Given passage:
_ _ _

This input keyword is used to switch off the Quasi-Newton update procedure for the Hessian. Pure super-CI iterations will be performed. (Default setting: QN update is used unless the calculation involves numerically integrated DFT contributions.)

QUNE

This input keyword is used to switch on the Quasi-Newton update procedure for the Hessian. (Default setting: QN update is used unless the calculation involves numerically integrated DFT contributions.)

CIMX

Specify the maximum number of iterations allowed in the CI procedure. Default is 100 with maximum value 200.

HEXS

Highly excited states. Will eliminate the maximum occupation in one or more RAS/GAS’s thereby eliminating all roots below. Very helpful for core excitations where the ground-state input can be used to eliminate unwanted roots. Works with RASSI. First input is the number of RAS/GAS where the maximum occupation should be eliminated. Second is the RAS/GAS or RAS/GAS’s where maximum occupation will not be allowed.

_ _ _

Supplied material:

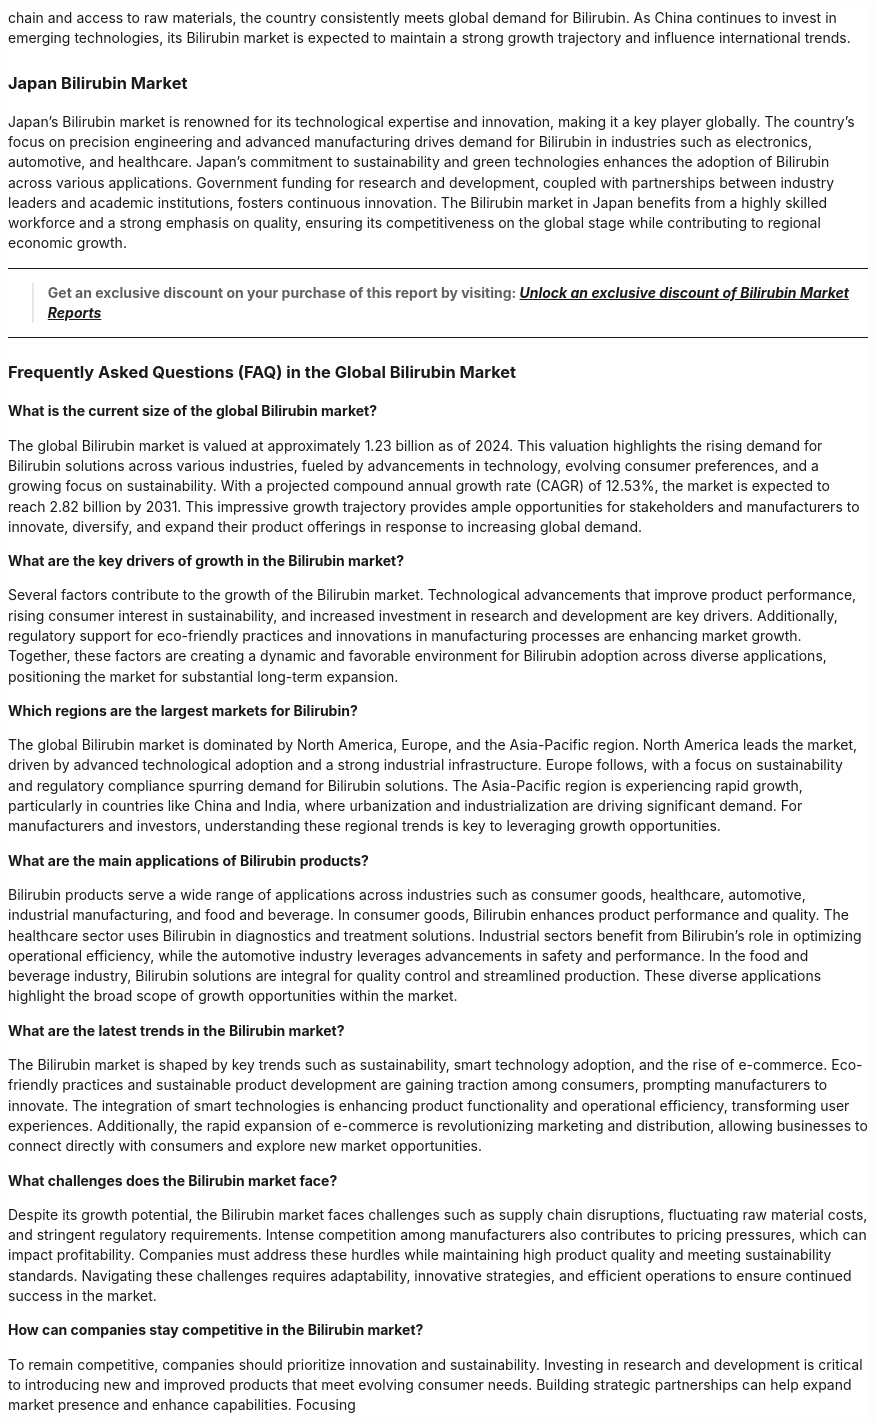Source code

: chain and access to raw materials, the country consistently meets global demand for Bilirubin. As China continues to invest in emerging technologies, its Bilirubin market is expected to maintain a strong growth trajectory and influence international trends.</p><h3>Japan Bilirubin Market</h3><p>Japan&rsquo;s Bilirubin market is renowned for its technological expertise and innovation, making it a key player globally. The country&rsquo;s focus on precision engineering and advanced manufacturing drives demand for Bilirubin in industries such as electronics, automotive, and healthcare. Japan&rsquo;s commitment to sustainability and green technologies enhances the adoption of Bilirubin across various applications. Government funding for research and development, coupled with partnerships between industry leaders and academic institutions, fosters continuous innovation. The Bilirubin market in Japan benefits from a highly skilled workforce and a strong emphasis on quality, ensuring its competitiveness on the global stage while contributing to regional economic growth.</p><hr /><blockquote><p><strong>Get an exclusive discount on your purchase of this report by visiting: <em><a href="://marketresearchpulse.com/ask-for-discount/111995?utm_source=Github&amp;utm_medium=029">Unlock an exclusive discount of Bilirubin Market Reports</a></em>&nbsp;</strong></p></blockquote><hr /><h3>Frequently Asked Questions (FAQ) in the Global Bilirubin Market</h3><p><strong>What is the current size of the global Bilirubin market?</strong></p><p>The global Bilirubin market is valued at approximately 1.23 billion as of 2024. This valuation highlights the rising demand for Bilirubin solutions across various industries, fueled by advancements in technology, evolving consumer preferences, and a growing focus on sustainability. With a projected compound annual growth rate (CAGR) of 12.53%, the market is expected to reach 2.82 billion by 2031. This impressive growth trajectory provides ample opportunities for stakeholders and manufacturers to innovate, diversify, and expand their product offerings in response to increasing global demand.</p><p><strong>What are the key drivers of growth in the Bilirubin market?</strong></p><p>Several factors contribute to the growth of the Bilirubin market. Technological advancements that improve product performance, rising consumer interest in sustainability, and increased investment in research and development are key drivers. Additionally, regulatory support for eco-friendly practices and innovations in manufacturing processes are enhancing market growth. Together, these factors are creating a dynamic and favorable environment for Bilirubin adoption across diverse applications, positioning the market for substantial long-term expansion.</p><p><strong>Which regions are the largest markets for Bilirubin?</strong></p><p>The global Bilirubin market is dominated by North America, Europe, and the Asia-Pacific region. North America leads the market, driven by advanced technological adoption and a strong industrial infrastructure. Europe follows, with a focus on sustainability and regulatory compliance spurring demand for Bilirubin solutions. The Asia-Pacific region is experiencing rapid growth, particularly in countries like China and India, where urbanization and industrialization are driving significant demand. For manufacturers and investors, understanding these regional trends is key to leveraging growth opportunities.</p><p><strong>What are the main applications of Bilirubin products?</strong></p><p>Bilirubin products serve a wide range of applications across industries such as consumer goods, healthcare, automotive, industrial manufacturing, and food and beverage. In consumer goods, Bilirubin enhances product performance and quality. The healthcare sector uses Bilirubin in diagnostics and treatment solutions. Industrial sectors benefit from Bilirubin&rsquo;s role in optimizing operational efficiency, while the automotive industry leverages advancements in safety and performance. In the food and beverage industry, Bilirubin solutions are integral for quality control and streamlined production. These diverse applications highlight the broad scope of growth opportunities within the market.</p><p><strong>What are the latest trends in the Bilirubin market?</strong></p><p>The Bilirubin market is shaped by key trends such as sustainability, smart technology adoption, and the rise of e-commerce. Eco-friendly practices and sustainable product development are gaining traction among consumers, prompting manufacturers to innovate. The integration of smart technologies is enhancing product functionality and operational efficiency, transforming user experiences. Additionally, the rapid expansion of e-commerce is revolutionizing marketing and distribution, allowing businesses to connect directly with consumers and explore new market opportunities.</p><p><strong>What challenges does the Bilirubin market face?</strong></p><p>Despite its growth potential, the Bilirubin market faces challenges such as supply chain disruptions, fluctuating raw material costs, and stringent regulatory requirements. Intense competition among manufacturers also contributes to pricing pressures, which can impact profitability. Companies must address these hurdles while maintaining high product quality and meeting sustainability standards. Navigating these challenges requires adaptability, innovative strategies, and efficient operations to ensure continued success in the market.</p><p><strong>How can companies stay competitive in the Bilirubin market?</strong></p><p>To remain competitive, companies should prioritize innovation and sustainability. Investing in research and development is critical to introducing new and improved products that meet evolving consumer needs. Building strategic partnerships can help expand market presence and enhance capabilities. Focusing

_ _ _

Work instructions:
1 - In the keyword reference, what is the default maximum number of iterations allowed in the CI procedure?
2 - Could you rewrite the keyword reference from "Specify the maximum" up to and including "not be allowed.", substituting "states" for "roots"?
3 - Would you continue the keyword reference past its last sentence?

Responses in order:
1 - 100

2 -
Specify the maximum number of iterations allowed in the CI procedure. Default is 100 with maximum value 200.

HEXS

Highly excited states. Will eliminate the maximum occupation in one or more RAS/GAS’s thereby eliminating all states below. Very helpful for core excitations where the ground-state input can be used to eliminate unwanted states. Works with RASSI. First input is the number of RAS/GAS where the maximum occupation should be eliminated. Second is the RAS/GAS or RAS/GAS’s where maximum occupation will not be allowed.

3 -
SDAV

Here follows the dimension of the explicit Hamiltonian used to speed up the Davidson CI iteration process. An explicit H matrix is constructed for those configurations that have the lowest diagonal elements. This H matrix is used instead of the corresponding diagonal elements in the Davidson update vector construction. The result is a large saving in the number if CI iterations needed. Default value is the smallest of 100 and the number of configurations. Increase this value if there is problems converging to the right roots.

NKEE

Here follows the maximum dimension of the full Davidson Hamiltonian. This Hamiltonian contains the current CI vectors for each state as well as a set of correction vectors from a number of past iterations. Default value is the smallest of 400 and 6 times the number of states, though at least 2 times the number of states. Increasing this size reduces the number of CI iterations but increases memory requirements and can increase the computational cost associated with forming and diagonalizing the Hamiltonian matrix. Very large values can lead to numerical instabilities.

SXDAmp

A variable called SXDAMP regulates the size of the orbital rotations. Use keyword SXDAmp and enter a real number. The default value is 0.0002. Larger values can give slow convergence, very low values may give problems e.g. if some active occupations are very close to 0 or 2.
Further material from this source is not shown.